Kendisini bir anda hapiste bulabilirdi...
Çünkü Ergenekon kapsamındaki birçok dava imzasız ihbar mektupları ve sahte CD’lere dayanıyor.
163’ü tutuklu 195 subayın yargılandığı Balyoz davasında, Balyoz planını içeren 11 No’lu CD’nin düzmece olduğu anlaşıldı. Daha sonra Gölcük’te ve en son Eskişehir’de bir subayın evinde bulunan belgelerin de düzmece olduğu yolunda güçlü kanıtlar var. Belgelerin hiçbirinde hiçbir subayın imzası yok...

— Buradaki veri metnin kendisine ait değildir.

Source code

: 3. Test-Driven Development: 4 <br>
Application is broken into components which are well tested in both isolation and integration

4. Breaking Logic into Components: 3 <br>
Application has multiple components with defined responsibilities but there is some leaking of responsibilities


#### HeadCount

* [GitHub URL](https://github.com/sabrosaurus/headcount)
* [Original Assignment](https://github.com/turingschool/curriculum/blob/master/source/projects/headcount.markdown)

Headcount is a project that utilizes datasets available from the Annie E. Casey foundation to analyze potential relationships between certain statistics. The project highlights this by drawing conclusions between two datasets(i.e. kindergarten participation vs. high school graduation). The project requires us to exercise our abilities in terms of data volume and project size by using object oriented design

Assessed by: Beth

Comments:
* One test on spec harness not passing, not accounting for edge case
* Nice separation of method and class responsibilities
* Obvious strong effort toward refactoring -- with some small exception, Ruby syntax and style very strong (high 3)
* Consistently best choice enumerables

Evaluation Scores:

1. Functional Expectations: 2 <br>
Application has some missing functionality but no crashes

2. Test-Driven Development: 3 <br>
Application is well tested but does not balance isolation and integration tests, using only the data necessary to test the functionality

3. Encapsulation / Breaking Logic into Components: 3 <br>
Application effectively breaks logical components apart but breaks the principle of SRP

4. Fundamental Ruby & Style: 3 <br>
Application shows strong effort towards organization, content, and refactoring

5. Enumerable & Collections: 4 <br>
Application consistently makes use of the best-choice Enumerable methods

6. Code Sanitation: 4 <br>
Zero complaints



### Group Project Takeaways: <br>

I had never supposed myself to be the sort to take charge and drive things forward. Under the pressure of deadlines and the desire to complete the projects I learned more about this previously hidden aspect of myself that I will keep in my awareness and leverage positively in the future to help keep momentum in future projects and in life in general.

Ancak 163 subay hapiste...
Hayati Yazıcı “Benim adıma çekilen mesaj bana ait değil”, dedi ve kurtuldu.
Ancak TSK mensubu general, amiral ve subaylar, kanıtların düzmece olduğu kanıtlansa da, hapisten kurtulamıyor.
Mahkeme kanıtların sahici mi düzmece mi olduğunu göz önüne almıyor.
Sanıklar kanıtların incelenmesini istediğinde yargıçlar “Davanın sonunda incelenecek” yanıtını veriyor.
Sahte belgeler böylesine önemli günümüzde...
Kadir Abi TV...
İstanbul Büyükşehir Belediyesi, bir TV kanalı kuruyor...
Başkan Kadir Topbaş bu kanalın taksi, tren, vapur, otobüs, metro, tramvay duraklarındaki ekranlardan yayın yapacağını, gündemdeki son gelişmeleri, ekonomi haberlerini, yol durumunu bildireceğini söylüyor... Daha ilginci şu sözler:
- Bu TV’yi kurup büyüteceğiz, sonra da satacağız. 1 milyar dolardan aşağı satmam...
CHP İBB Meclis üyeleri, bu TV’nin yayın politikasının hangi çizgide olacağını sormuşlar. Biz söyleyelim: Tamamen tarafsız çizgide olacaktır!